Spotify vs Apple Music: The clash between the two biggest music streaming services

22 Mar 2019
other/news Spotify vs. Apple Music; The clash between the two biggest music streaming services.


You might already have heard about it: Spotify launched a campaign against Apple Music with 3 major facts summed up that state that Apple Music is not playing by the rules and is mistreating Spotify. Spotify launched a website called It’s Time to Play Fair to show the world what’s happening in the music streaming world.

What are Spotify’s arguments?


Spotify wouldn’t launch such a big and direct campaign without major arguments, so they made a list of facts:

1. The 30% ‘’Apple tax’’ and no discount deals.

The first fact is a big hit. Spotify states that they must give Apple a 30% of every subscription fee that comes through IOS devices. Spotify also has its 99c for three months of Spotify Premium campaign, which Apple completely blocks. 

''Apple requires that certain apps pay a 30% fee for use of their in-app purchase system (IAP) – as is their prerogative. However, the reality is that the rules are not applied evenly across the board. Does Uber pay it? No. Deliveroo? No. Does Apple Music pay it? No. So Apple gives the advantage to its own services.''

2. There is no easy way for users to upgrade their Spotify account to Premium.

If you want to upgrade your Free Spotify account to a Premium account, you have to go through multiple steps and Spotify states that Apple makes this process extra hard. 

''If users want to upgrade from our Free service to Premium, great, we’d love to have them! But Apple bars us from offering that option in our app, instead, forcing users to take multiple steps of going to a browser or desktop. Some of our users don’t even have a desktop. And to top it off, we can’t even tell them that or point them in the right direction. You have to figure it out all on your own.''

3. Apple rejects any compatibilities with its software and home improvements.

If you have an iPhone, you can try this yourself: ‘’Hey Siri, play Martin Garrix on Spotify’’. Siri will tell you that this action is not possible and redirects you to their music app (to Apple Music, of course). Spotify states that this is not fair. Apple also suppresses any technical improvements to the Spotify app in IOS. 

''We are all about ubiquity (being there for you wherever and whenever you want). And Spotify is lucky to be available for fans around the world on nearly every other speaker – except for Apple’s. Apple won’t allow us to be on HomePod and they definitely won’t let us connect with Siri to play your jams. And don’t forget about the Apple Watch. We were ready to be on devices months before Apple would even give us a shot – limiting your experience and choice. Of course, you can play Apple Music though.''

How is Apple responding to this?

When you know nothing about the clash in the music streaming world, you might think Spotify is completely right and Apple is the culprit, but are they really? 

Apple answered to the Spotify verdict in a press release that argues the complaints of Spotify. Apple built its App Store eleven years ago with a true passion for creativity, innovation and it helped create millions of jobs. 

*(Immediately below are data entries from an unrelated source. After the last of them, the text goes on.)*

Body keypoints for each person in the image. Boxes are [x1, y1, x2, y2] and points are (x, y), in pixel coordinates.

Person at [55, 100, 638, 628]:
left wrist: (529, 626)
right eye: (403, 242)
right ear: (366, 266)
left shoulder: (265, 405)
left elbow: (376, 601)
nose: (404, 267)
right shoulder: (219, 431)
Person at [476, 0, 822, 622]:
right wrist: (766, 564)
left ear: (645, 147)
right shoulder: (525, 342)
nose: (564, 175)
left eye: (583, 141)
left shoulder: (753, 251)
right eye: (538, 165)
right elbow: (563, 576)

With this press release, Apple showed that their platform differs from what Spotify is claiming it to be, showing that it makes sense that Spotify has to share their fee to Apple because they’re getting a lot for it in return:

''Let’s be clear about what that means. Apple connects Spotify to our users. We provide the platform by which users download and update their app. We share critical software development tools to support Spotify’s app building. And we built a secure payment system — no small undertaking — which allows users to have faith in in-app transactions. Spotify is asking to keep all those benefits while also retaining 100 percent of the revenue.''

Also, the problem that Spotify has with Apple about software compatibilities, is completely their fault. Apple even claims to help Spotify with connectivity and software updates. 

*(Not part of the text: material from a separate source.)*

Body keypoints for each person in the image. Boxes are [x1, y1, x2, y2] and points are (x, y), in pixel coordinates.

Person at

We’ve worked with Spotify frequently to help them bring their service to more devices and platforms:

  • When we reached out to Spotify about Siri and AirPlay 2 support on several occasions, they’ve told us they’re working on it, and we stand ready to help them where we can.
  • Spotify is deeply integrated into platforms like CarPlay, and they have access to the same app development tools and resources that any other developer has.
  • We found Spotify’s claims about Apple Watch especially surprising. When Spotify submitted their Apple Watch app in September 2018, we reviewed and approved it with the same process and speed with which we would any other app. In fact, the Spotify Watch app is currently the No. 1 app in the Watch Music category.

The biggest line for me personally was: ‘’Spotify wants all the benefits of a free app without being free’’. Which I think is a perfect conclusion of this story for Apple. Both parties have a valid point and I don’t think there is a winner or loser in this case. 

What does this mean for artists?

Music platforms like Spotify and Apple Music are really important for musicians. Even if it doesn’t pay well for most of them, it still contributes a lot to their career. Without those platforms, musicians wouldn’t be able to share their music freely around the world with everyone. The royalties from the streams of their songs are almost nil, but with millions of streams, this number can grow large. Spotify wants to lower the royalties, because they claim musicians get more benefits than ever before from their platform, with their biggest argument that musicians and their music can be easily discovered. Fair or not, that’s up to you to decide.